___ Material for this exercise ___

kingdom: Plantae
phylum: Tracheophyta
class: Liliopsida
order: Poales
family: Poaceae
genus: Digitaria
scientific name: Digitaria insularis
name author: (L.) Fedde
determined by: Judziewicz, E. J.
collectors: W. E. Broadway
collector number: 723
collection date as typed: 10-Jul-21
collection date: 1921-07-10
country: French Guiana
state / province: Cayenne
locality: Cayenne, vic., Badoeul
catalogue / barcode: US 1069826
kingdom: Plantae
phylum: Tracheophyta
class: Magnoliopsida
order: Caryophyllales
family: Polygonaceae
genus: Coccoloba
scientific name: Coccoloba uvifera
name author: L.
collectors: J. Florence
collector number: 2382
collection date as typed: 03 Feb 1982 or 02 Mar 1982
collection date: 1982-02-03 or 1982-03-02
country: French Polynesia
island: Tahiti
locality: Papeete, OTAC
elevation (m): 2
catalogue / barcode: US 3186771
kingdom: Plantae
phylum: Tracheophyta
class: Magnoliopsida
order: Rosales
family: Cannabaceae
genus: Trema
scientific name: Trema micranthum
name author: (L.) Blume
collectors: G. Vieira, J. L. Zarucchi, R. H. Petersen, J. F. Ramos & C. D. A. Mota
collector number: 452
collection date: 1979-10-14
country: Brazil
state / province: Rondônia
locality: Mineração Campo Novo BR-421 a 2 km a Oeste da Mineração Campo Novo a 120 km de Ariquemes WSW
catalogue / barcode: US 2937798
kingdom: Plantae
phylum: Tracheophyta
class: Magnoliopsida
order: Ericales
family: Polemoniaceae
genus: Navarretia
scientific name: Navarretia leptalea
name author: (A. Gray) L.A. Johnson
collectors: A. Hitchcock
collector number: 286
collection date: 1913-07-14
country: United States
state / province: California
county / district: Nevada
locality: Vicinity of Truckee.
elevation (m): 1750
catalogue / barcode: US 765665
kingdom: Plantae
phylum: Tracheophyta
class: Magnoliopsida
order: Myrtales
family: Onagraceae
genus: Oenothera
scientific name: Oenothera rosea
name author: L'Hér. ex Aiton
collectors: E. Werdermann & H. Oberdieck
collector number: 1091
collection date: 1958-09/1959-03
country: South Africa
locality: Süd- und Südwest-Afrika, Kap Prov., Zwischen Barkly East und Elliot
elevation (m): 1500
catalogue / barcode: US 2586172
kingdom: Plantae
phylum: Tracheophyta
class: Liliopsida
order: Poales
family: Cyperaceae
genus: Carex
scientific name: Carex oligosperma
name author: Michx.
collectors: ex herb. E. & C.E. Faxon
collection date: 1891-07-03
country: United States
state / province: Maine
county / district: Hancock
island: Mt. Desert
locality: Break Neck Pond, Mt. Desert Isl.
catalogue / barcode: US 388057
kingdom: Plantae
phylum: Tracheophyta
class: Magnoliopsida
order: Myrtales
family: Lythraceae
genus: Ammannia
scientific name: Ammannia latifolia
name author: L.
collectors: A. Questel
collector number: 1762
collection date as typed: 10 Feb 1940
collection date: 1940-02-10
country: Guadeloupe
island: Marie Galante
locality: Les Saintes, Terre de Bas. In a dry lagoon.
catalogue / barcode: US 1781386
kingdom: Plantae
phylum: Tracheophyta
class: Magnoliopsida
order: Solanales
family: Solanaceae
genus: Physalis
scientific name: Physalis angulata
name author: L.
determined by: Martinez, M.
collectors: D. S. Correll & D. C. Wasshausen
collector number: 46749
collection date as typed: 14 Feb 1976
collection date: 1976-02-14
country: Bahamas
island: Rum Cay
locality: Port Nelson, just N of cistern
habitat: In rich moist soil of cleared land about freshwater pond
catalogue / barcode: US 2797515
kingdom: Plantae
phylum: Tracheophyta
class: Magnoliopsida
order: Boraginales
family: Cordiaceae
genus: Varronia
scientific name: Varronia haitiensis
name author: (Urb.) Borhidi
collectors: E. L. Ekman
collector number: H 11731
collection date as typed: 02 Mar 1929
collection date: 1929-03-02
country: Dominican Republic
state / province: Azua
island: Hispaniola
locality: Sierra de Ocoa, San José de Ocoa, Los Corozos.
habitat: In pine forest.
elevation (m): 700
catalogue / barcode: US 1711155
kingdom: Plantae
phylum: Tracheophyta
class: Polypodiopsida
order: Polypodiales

___

Stated problem - Please copy out every line of the records above word for word, keeping their order.

Written response -
kingdom: Plantae
phylum: Tracheophyta
class: Liliopsida
order: Poales
family: Poaceae
genus: Digitaria
scientific name: Digitaria insularis
name author: (L.) Fedde
determined by: Judziewicz, E. J.
collectors: W. E. Broadway
collector number: 723
collection date as typed: 10-Jul-21
collection date: 1921-07-10
country: French Guiana
state / province: Cayenne
locality: Cayenne, vic., Badoeul
catalogue / barcode: US 1069826
kingdom: Plantae
phylum: Tracheophyta
class: Magnoliopsida
order: Caryophyllales
family: Polygonaceae
genus: Coccoloba
scientific name: Coccoloba uvifera
name author: L.
collectors: J. Florence
collector number: 2382
collection date as typed: 03 Feb 1982 or 02 Mar 1982
collection date: 1982-02-03 or 1982-03-02
country: French Polynesia
island: Tahiti
locality: Papeete, OTAC
elevation (m): 2
catalogue / barcode: US 3186771
kingdom: Plantae
phylum: Tracheophyta
class: Magnoliopsida
order: Rosales
family: Cannabaceae
genus: Trema
scientific name: Trema micranthum
name author: (L.) Blume
collectors: G. Vieira, J. L. Zarucchi, R. H. Petersen, J. F. Ramos & C. D. A. Mota
collector number: 452
collection date: 1979-10-14
country: Brazil
state / province: Rondônia
locality: Mineração Campo Novo BR-421 a 2 km a Oeste da Mineração Campo Novo a 120 km de Ariquemes WSW
catalogue / barcode: US 2937798
kingdom: Plantae
phylum: Tracheophyta
class: Magnoliopsida
order: Ericales
family: Polemoniaceae
genus: Navarretia
scientific name: Navarretia leptalea
name author: (A. Gray) L.A. Johnson
collectors: A. Hitchcock
collector number: 286
collection date: 1913-07-14
country: United States
state / province: California
county / district: Nevada
locality: Vicinity of Truckee.
elevation (m): 1750
catalogue / barcode: US 765665
kingdom: Plantae
phylum: Tracheophyta
class: Magnoliopsida
order: Myrtales
family: Onagraceae
genus: Oenothera
scientific name: Oenothera rosea
name author: L'Hér. ex Aiton
collectors: E. Werdermann & H. Oberdieck
collector number: 1091
collection date: 1958-09/1959-03
country: South Africa
locality: Süd- und Südwest-Afrika, Kap Prov., Zwischen Barkly East und Elliot
elevation (m): 1500
catalogue / barcode: US 2586172
kingdom: Plantae
phylum: Tracheophyta
class: Liliopsida
order: Poales
family: Cyperaceae
genus: Carex
scientific name: Carex oligosperma
name author: Michx.
collectors: ex herb. E. & C.E. Faxon
collection date: 1891-07-03
country: United States
state / province: Maine
county / district: Hancock
island: Mt. Desert
locality: Break Neck Pond, Mt. Desert Isl.
catalogue / barcode: US 388057
kingdom: Plantae
phylum: Tracheophyta
class: Magnoliopsida
order: Myrtales
family: Lythraceae
genus: Ammannia
scientific name: Ammannia latifolia
name author: L.
collectors: A. Questel
collector number: 1762
collection date as typed: 10 Feb 1940
collection date: 1940-02-10
country: Guadeloupe
island: Marie Galante
locality: Les Saintes, Terre de Bas. In a dry lagoon.
catalogue / barcode: US 1781386
kingdom: Plantae
phylum: Tracheophyta
class: Magnoliopsida
order: Solanales
family: Solanaceae
genus: Physalis
scientific name: Physalis angulata
name author: L.
determined by: Martinez, M.
collectors: D. S. Correll & D. C. Wasshausen
collector number: 46749
collection date as typed: 14 Feb 1976
collection date: 1976-02-14
country: Bahamas
island: Rum Cay
locality: Port Nelson, just N of cistern
habitat: In rich moist soil of cleared land about freshwater pond
catalogue / barcode: US 2797515
kingdom: Plantae
phylum: Tracheophyta
class: Magnoliopsida
order: Boraginales
family: Cordiaceae
genus: Varronia
scientific name: Varronia haitiensis
name author: (Urb.) Borhidi
collectors: E. L. Ekman
collector number: H 11731
collection date as typed: 02 Mar 1929
collection date: 1929-03-02
country: Dominican Republic
state / province: Azua
island: Hispaniola
locality: Sierra de Ocoa, San José de Ocoa, Los Corozos.
habitat: In pine forest.
elevation (m): 700
catalogue / barcode: US 1711155
kingdom: Plantae
phylum: Tracheophyta
class: Polypodiopsida
order: Polypodiales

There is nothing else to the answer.